### [Task goal]
Start at the line with "Other | Min |" in the records below, stop at the line with "None | 3% | 3% | |", and return every line in that span exactly, the two end lines included.

### [Record set]
········

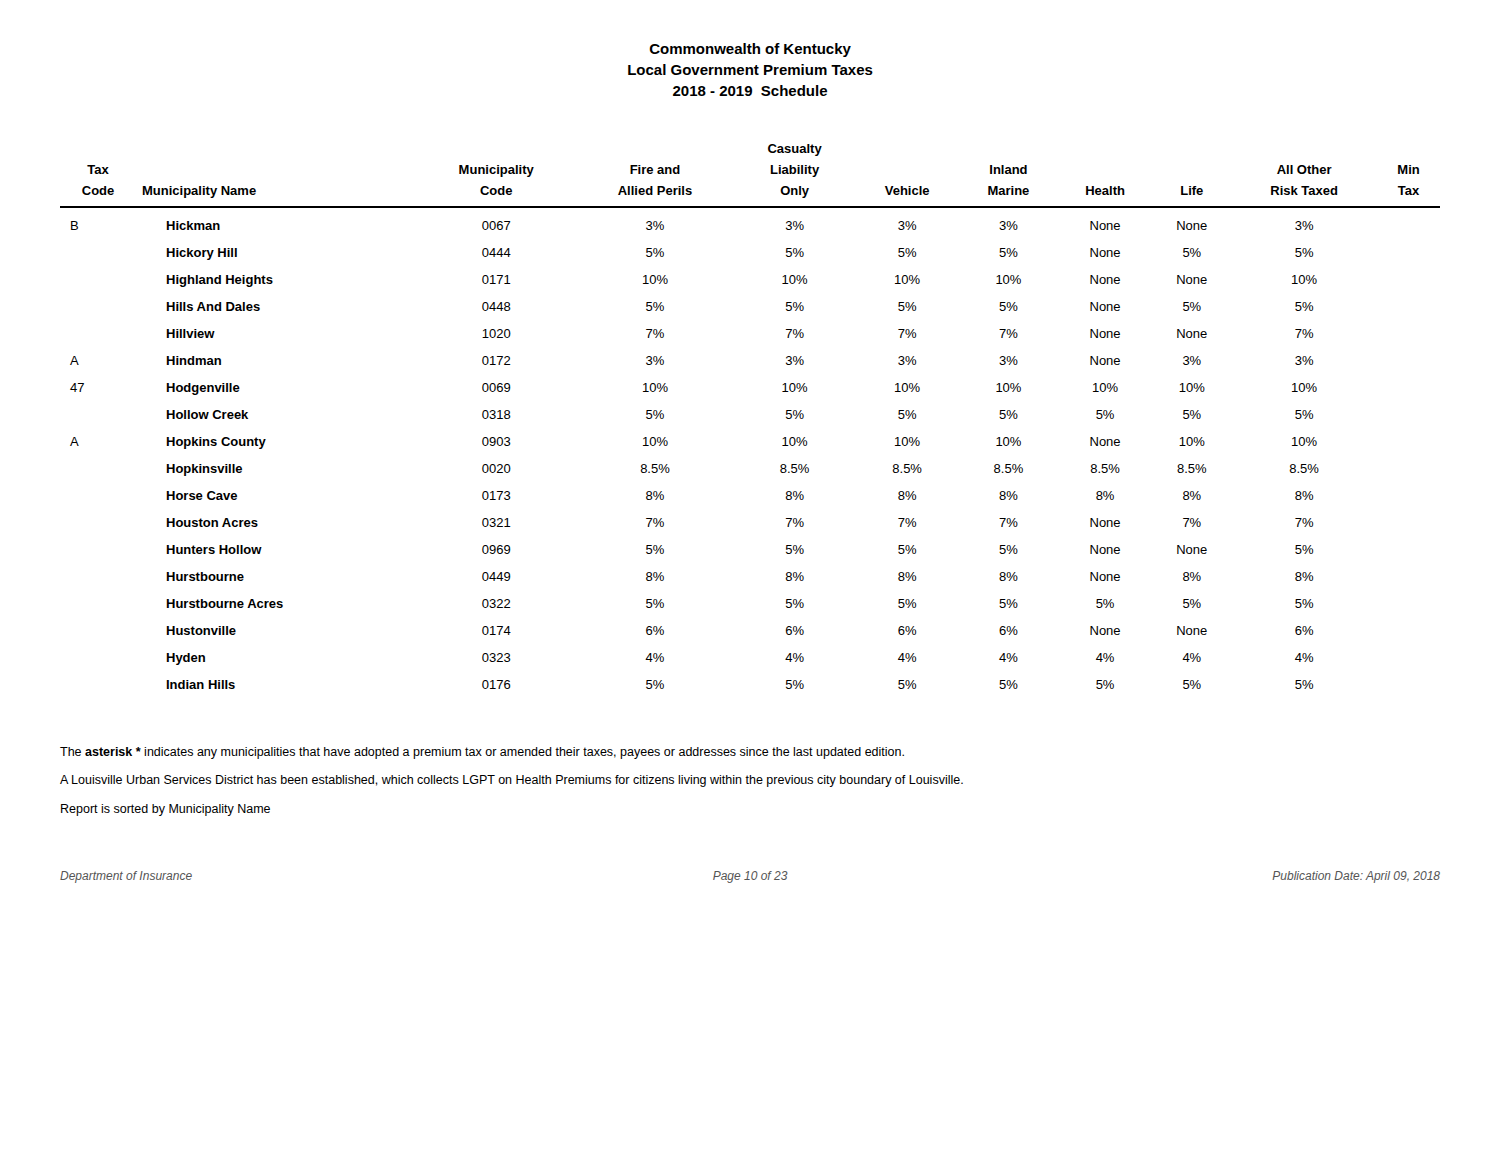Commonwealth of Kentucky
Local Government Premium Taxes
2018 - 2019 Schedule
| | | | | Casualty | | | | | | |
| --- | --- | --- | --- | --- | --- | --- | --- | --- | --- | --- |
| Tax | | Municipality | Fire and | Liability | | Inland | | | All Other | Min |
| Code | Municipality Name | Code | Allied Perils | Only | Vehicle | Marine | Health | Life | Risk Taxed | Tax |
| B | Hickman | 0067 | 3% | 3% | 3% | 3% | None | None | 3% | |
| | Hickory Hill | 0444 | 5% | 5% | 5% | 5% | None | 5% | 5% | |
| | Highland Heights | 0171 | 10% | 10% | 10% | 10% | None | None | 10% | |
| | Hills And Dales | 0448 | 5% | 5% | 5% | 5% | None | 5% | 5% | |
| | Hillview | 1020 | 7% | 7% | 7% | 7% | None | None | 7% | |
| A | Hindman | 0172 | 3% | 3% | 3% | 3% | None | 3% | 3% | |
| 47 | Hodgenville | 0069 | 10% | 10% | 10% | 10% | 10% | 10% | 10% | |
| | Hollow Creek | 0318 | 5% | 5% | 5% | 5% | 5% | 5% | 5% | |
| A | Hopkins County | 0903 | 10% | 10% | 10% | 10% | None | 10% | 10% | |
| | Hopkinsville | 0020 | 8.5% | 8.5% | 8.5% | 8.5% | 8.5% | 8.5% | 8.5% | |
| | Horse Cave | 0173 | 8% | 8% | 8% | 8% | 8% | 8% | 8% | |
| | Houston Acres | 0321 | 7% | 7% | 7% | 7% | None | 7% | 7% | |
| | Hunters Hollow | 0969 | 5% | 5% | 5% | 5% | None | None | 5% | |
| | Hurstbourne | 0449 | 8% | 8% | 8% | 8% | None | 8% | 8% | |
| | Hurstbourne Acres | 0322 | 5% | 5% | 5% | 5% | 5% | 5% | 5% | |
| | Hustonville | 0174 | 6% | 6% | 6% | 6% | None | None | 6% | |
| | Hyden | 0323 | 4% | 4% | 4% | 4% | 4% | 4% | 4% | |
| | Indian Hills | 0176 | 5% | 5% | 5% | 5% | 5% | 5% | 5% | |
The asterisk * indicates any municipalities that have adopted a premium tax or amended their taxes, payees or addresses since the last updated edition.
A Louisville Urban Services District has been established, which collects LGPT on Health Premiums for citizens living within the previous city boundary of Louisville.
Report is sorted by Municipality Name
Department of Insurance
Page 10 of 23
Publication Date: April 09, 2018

········

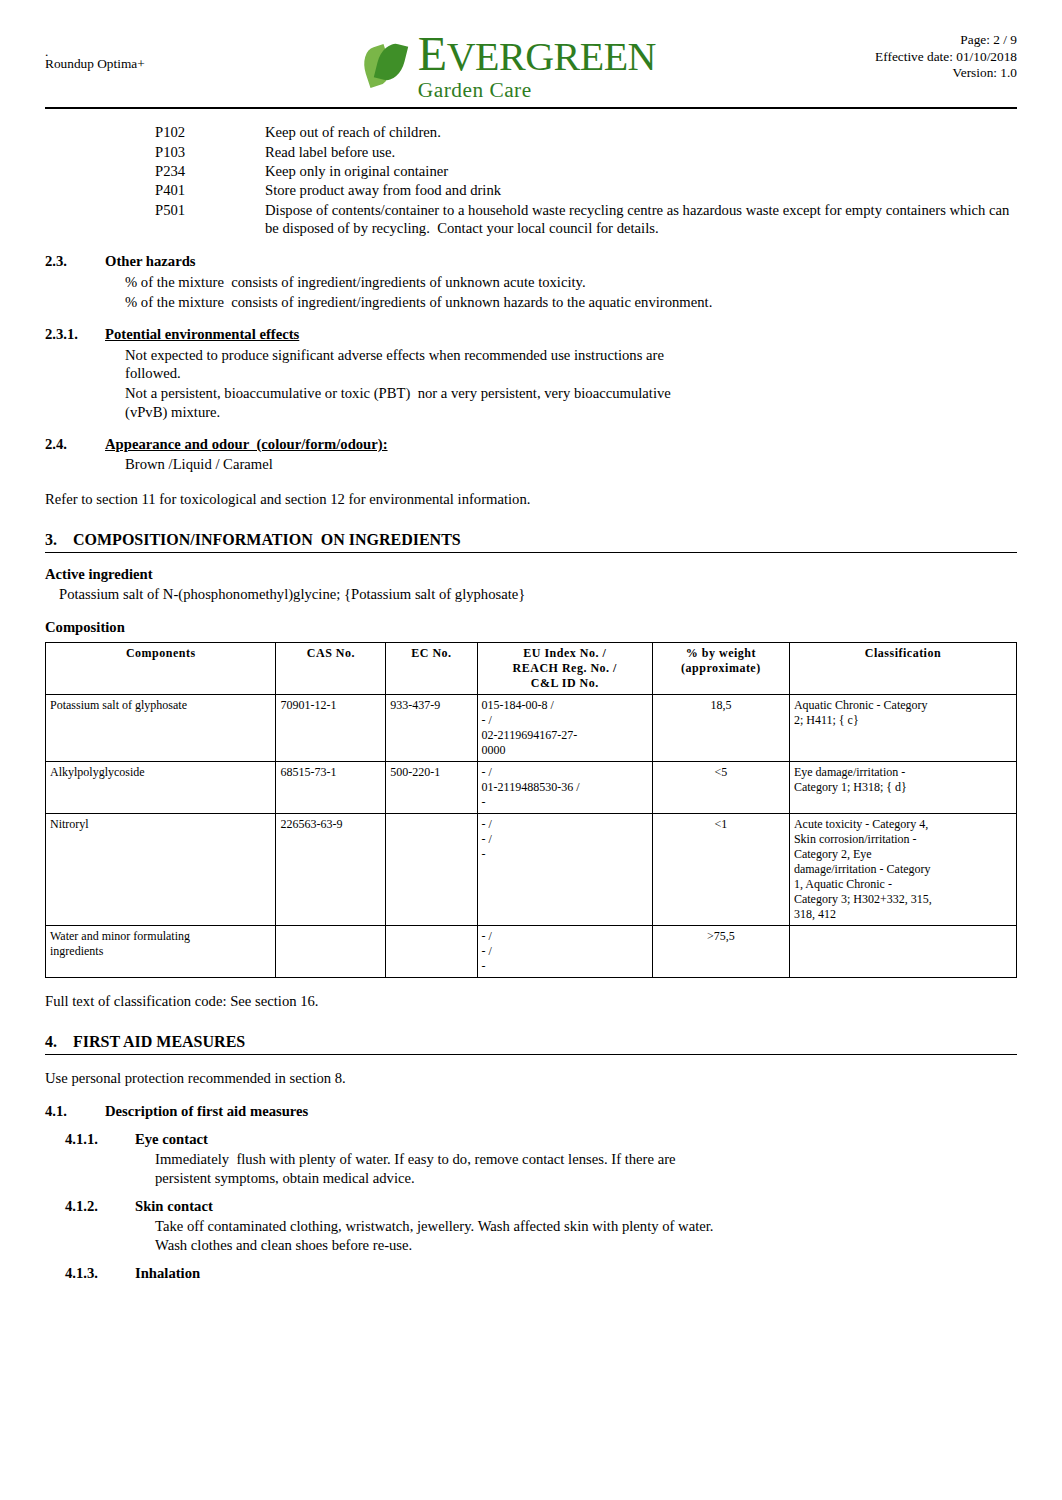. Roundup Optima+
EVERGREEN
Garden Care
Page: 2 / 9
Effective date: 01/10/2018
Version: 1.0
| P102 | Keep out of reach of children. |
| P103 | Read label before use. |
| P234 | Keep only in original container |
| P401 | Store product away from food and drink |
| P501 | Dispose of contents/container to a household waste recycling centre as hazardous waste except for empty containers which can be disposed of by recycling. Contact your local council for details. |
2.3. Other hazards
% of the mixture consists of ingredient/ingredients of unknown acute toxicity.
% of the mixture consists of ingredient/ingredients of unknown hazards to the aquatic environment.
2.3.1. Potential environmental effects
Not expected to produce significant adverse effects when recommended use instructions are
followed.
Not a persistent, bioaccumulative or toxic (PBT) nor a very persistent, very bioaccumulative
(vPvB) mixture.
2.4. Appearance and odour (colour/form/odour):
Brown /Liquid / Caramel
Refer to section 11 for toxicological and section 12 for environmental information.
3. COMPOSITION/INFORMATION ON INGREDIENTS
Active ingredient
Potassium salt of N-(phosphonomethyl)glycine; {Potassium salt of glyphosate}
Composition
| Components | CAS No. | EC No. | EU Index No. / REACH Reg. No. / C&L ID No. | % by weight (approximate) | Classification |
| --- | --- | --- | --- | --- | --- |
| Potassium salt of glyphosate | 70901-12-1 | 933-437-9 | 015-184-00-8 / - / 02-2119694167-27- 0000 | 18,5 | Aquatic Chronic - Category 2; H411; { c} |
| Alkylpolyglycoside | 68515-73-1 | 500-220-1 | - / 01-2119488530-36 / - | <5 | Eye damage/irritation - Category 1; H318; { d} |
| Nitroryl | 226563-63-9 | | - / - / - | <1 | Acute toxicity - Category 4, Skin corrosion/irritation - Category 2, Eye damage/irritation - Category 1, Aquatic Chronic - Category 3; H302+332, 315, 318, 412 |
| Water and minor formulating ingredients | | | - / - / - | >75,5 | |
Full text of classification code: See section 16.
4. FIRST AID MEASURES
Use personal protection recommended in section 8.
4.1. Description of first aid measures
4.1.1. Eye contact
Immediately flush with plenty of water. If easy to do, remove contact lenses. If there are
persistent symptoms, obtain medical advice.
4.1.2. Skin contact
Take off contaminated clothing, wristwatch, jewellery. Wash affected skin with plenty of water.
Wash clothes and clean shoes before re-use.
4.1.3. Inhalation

········

### [Final answer]
| Tax | | Municipality | Fire and | Liability | | Inland | | | All Other | Min |
| Code | Municipality Name | Code | Allied Perils | Only | Vehicle | Marine | Health | Life | Risk Taxed | Tax |
| B | Hickman | 0067 | 3% | 3% | 3% | 3% | None | None | 3% | |
| | Hickory Hill | 0444 | 5% | 5% | 5% | 5% | None | 5% | 5% | |
| | Highland Heights | 0171 | 10% | 10% | 10% | 10% | None | None | 10% | |
| | Hills And Dales | 0448 | 5% | 5% | 5% | 5% | None | 5% | 5% | |
| | Hillview | 1020 | 7% | 7% | 7% | 7% | None | None | 7% | |
| A | Hindman | 0172 | 3% | 3% | 3% | 3% | None | 3% | 3% | |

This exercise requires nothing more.